Saved data entries
- - - - -

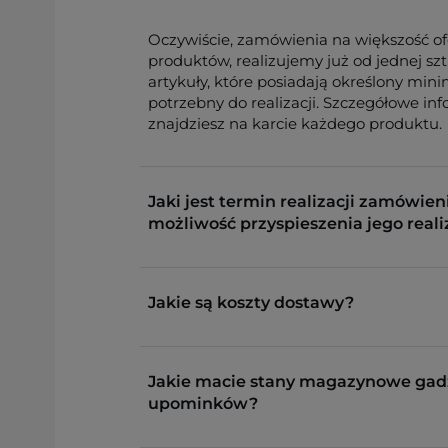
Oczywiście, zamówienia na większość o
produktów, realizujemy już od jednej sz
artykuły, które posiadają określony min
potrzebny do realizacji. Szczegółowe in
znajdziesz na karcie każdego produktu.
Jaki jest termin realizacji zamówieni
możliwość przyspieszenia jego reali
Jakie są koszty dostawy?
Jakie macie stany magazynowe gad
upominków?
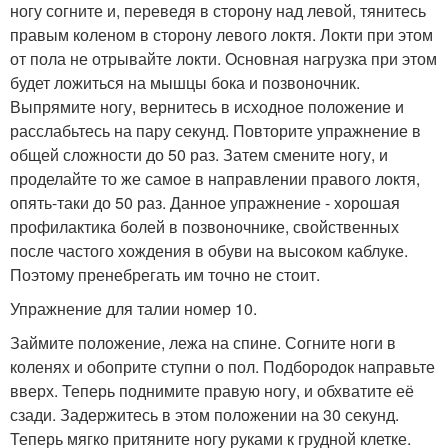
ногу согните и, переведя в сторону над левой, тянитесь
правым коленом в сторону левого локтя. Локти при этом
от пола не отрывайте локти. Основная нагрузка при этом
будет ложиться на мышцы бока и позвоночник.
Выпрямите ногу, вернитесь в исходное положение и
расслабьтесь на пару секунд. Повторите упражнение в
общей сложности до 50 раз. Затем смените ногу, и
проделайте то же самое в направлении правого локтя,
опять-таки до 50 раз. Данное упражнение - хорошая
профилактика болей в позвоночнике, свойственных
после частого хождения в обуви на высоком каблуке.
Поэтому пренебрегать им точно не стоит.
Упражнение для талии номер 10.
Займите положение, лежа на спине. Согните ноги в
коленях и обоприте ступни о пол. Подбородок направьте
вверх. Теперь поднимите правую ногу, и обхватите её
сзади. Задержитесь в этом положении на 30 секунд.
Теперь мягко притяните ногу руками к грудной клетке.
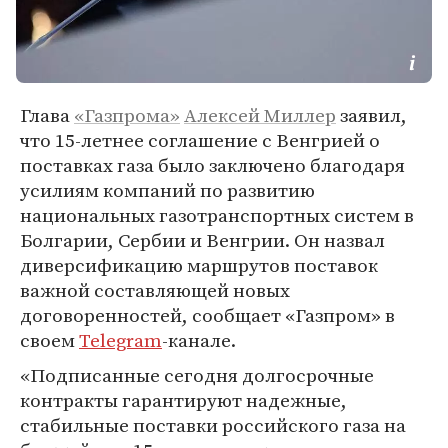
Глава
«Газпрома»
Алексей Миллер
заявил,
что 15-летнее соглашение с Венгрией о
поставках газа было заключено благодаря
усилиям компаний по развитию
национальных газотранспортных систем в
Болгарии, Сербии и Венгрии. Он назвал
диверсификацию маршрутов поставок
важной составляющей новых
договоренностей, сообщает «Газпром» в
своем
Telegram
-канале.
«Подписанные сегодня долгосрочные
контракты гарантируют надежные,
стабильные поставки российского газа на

- - - - -

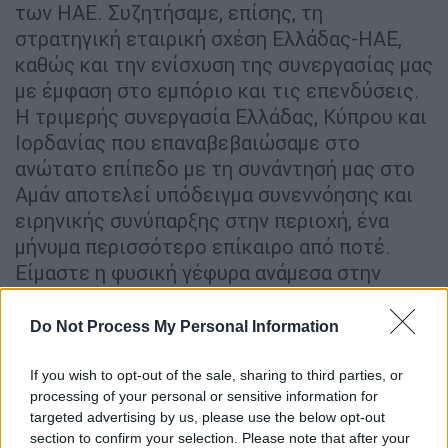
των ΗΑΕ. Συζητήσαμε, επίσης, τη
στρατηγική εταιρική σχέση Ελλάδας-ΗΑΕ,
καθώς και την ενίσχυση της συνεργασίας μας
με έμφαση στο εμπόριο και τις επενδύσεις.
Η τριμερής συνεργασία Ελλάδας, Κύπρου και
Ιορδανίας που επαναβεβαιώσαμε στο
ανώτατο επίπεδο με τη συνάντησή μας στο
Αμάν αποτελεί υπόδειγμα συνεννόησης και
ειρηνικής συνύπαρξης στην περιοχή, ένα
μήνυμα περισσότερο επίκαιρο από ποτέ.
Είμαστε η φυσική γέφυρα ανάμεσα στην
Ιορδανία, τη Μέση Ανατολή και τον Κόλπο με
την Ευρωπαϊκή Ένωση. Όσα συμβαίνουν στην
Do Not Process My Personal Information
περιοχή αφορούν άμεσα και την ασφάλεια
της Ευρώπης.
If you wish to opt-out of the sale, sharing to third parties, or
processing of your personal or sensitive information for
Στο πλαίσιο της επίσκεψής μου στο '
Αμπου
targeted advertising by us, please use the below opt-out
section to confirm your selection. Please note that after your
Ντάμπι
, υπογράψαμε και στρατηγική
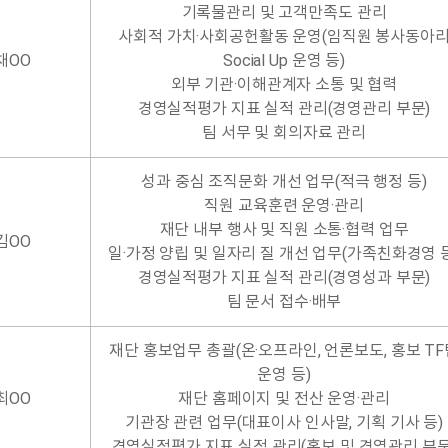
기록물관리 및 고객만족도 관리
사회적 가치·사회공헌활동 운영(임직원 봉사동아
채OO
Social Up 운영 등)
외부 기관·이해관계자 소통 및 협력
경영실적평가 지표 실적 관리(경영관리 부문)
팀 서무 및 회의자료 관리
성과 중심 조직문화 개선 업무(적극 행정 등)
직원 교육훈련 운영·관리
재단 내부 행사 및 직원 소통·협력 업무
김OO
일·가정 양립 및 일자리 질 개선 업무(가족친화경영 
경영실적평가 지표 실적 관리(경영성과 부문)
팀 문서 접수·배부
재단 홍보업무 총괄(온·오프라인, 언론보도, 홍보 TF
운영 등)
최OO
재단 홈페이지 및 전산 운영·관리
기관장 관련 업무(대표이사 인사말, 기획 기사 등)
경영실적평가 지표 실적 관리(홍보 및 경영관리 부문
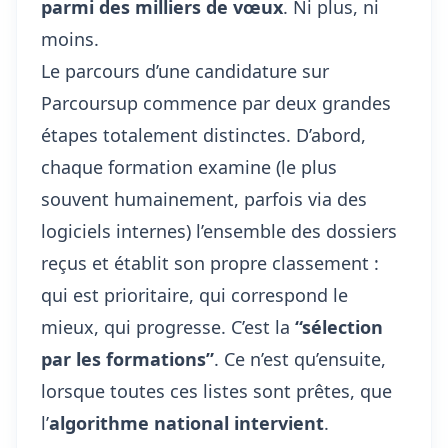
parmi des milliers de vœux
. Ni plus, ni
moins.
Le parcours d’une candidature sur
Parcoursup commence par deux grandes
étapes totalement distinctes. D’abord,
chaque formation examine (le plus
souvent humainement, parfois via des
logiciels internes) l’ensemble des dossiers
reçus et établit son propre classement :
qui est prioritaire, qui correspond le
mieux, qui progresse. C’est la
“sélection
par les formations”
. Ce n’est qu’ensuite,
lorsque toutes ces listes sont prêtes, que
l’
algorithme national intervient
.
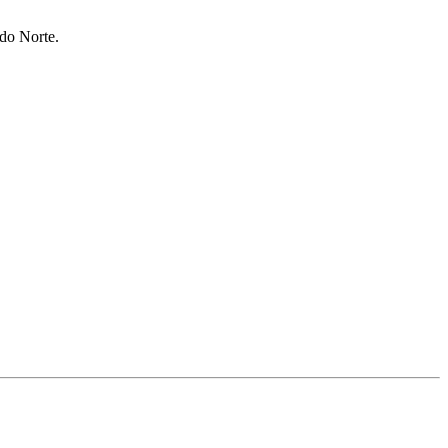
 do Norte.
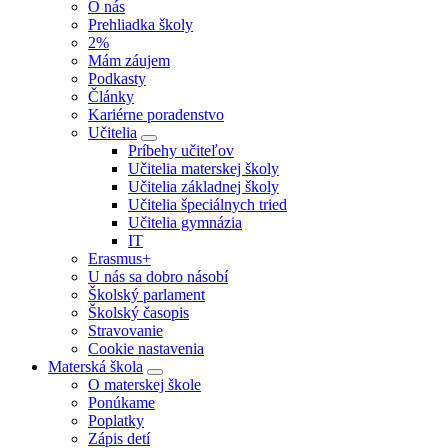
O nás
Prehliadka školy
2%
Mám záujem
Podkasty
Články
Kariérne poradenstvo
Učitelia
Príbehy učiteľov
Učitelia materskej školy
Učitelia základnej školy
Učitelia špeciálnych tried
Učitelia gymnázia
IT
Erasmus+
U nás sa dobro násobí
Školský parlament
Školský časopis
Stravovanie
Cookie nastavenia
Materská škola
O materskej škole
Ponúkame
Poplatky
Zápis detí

- - - - -

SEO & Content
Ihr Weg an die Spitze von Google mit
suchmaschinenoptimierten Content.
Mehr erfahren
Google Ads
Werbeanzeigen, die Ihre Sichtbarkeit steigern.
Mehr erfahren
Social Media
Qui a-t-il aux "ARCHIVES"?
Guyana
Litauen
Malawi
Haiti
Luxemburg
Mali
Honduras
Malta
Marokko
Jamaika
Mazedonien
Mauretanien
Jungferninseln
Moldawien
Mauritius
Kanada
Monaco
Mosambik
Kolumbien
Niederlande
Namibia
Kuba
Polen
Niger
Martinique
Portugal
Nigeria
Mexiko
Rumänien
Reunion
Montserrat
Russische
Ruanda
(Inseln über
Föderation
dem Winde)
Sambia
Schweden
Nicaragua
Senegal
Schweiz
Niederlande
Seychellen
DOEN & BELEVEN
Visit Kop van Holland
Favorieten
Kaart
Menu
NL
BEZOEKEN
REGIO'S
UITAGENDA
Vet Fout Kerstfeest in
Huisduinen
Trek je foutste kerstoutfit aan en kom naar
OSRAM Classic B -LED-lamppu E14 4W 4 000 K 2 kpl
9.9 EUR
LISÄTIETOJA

- - - - -

## Your assignment:
Please give back, exactly as it stands above, the stretch from the line with "성과 중심 조직문화 개선 업무(적극 행정 등)" through the line with "경영실적평가 지표 실적 관리(홍보 및 경영관리 부문", and no line outside it.

## Expected answer:
성과 중심 조직문화 개선 업무(적극 행정 등)
직원 교육훈련 운영·관리
재단 내부 행사 및 직원 소통·협력 업무
김OO
일·가정 양립 및 일자리 질 개선 업무(가족친화경영 
경영실적평가 지표 실적 관리(경영성과 부문)
팀 문서 접수·배부
재단 홍보업무 총괄(온·오프라인, 언론보도, 홍보 TF
운영 등)
최OO
재단 홈페이지 및 전산 운영·관리
기관장 관련 업무(대표이사 인사말, 기획 기사 등)
경영실적평가 지표 실적 관리(홍보 및 경영관리 부문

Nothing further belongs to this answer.